* DIRECTIONS
Look through the records below for the line with "## Conclusion" and the line with "19.1.0 + Django 5.0.7*", then return those lines and all lines between, exactly.

◆ ◆ ◆ ◆ ◆ ◆ ◆

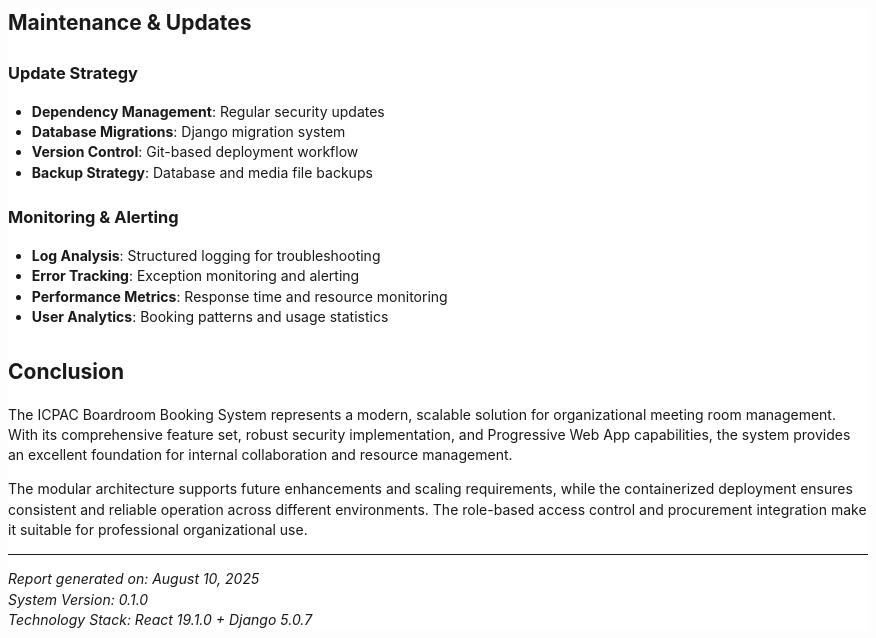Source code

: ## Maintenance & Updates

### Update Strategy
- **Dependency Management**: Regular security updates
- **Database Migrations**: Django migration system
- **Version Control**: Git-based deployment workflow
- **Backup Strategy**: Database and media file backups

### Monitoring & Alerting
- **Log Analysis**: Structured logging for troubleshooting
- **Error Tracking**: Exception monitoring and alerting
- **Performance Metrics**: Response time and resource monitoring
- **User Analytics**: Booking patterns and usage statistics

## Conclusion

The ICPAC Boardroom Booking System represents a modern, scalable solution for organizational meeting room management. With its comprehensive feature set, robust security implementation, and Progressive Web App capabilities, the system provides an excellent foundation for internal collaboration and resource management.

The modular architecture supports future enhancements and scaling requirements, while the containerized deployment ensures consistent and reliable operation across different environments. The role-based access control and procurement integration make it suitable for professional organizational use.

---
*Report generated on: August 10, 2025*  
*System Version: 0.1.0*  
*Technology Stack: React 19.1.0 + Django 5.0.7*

◆ ◆ ◆ ◆ ◆ ◆ ◆

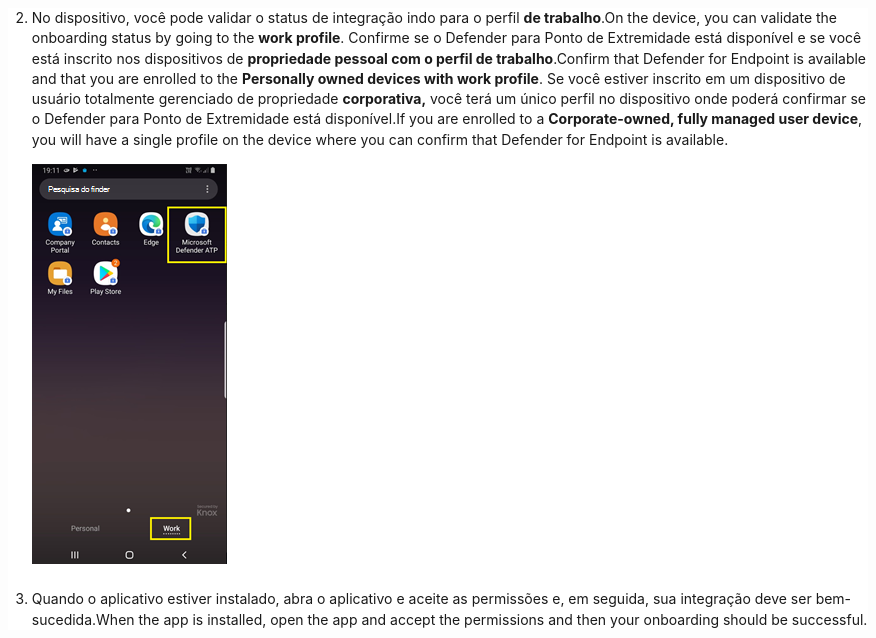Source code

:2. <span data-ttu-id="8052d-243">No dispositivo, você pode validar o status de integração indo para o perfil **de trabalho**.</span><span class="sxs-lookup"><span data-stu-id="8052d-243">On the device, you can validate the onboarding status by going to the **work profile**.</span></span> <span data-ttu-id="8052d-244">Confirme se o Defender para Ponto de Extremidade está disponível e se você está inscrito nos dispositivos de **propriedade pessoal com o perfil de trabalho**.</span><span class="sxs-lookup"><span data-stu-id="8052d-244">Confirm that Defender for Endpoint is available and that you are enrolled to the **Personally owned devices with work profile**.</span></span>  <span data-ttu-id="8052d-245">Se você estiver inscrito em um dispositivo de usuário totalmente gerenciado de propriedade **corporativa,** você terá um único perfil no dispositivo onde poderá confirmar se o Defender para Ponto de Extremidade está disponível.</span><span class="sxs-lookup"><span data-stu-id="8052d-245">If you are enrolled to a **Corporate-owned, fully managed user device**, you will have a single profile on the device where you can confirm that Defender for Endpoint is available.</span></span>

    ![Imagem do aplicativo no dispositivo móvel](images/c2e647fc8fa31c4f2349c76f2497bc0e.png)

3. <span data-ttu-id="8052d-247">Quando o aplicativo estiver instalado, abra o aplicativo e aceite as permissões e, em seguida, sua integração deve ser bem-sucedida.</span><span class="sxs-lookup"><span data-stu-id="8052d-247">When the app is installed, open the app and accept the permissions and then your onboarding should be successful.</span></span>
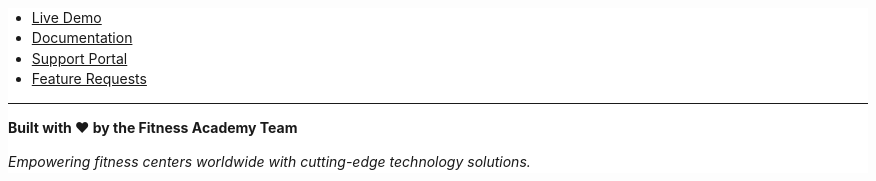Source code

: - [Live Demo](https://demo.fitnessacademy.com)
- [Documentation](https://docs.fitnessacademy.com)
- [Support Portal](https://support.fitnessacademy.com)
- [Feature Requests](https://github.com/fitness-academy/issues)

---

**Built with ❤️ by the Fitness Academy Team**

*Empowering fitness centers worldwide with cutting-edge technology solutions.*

◆ ◆ ◆ ◆ ◆ ◆ ◆

* SOLUTION TO THE PROBLEM
## Conclusion

The ICPAC Boardroom Booking System represents a modern, scalable solution for organizational meeting room management. With its comprehensive feature set, robust security implementation, and Progressive Web App capabilities, the system provides an excellent foundation for internal collaboration and resource management.

The modular architecture supports future enhancements and scaling requirements, while the containerized deployment ensures consistent and reliable operation across different environments. The role-based access control and procurement integration make it suitable for professional organizational use.

---
*Report generated on: August 10, 2025*  
*System Version: 0.1.0*  
*Technology Stack: React 19.1.0 + Django 5.0.7*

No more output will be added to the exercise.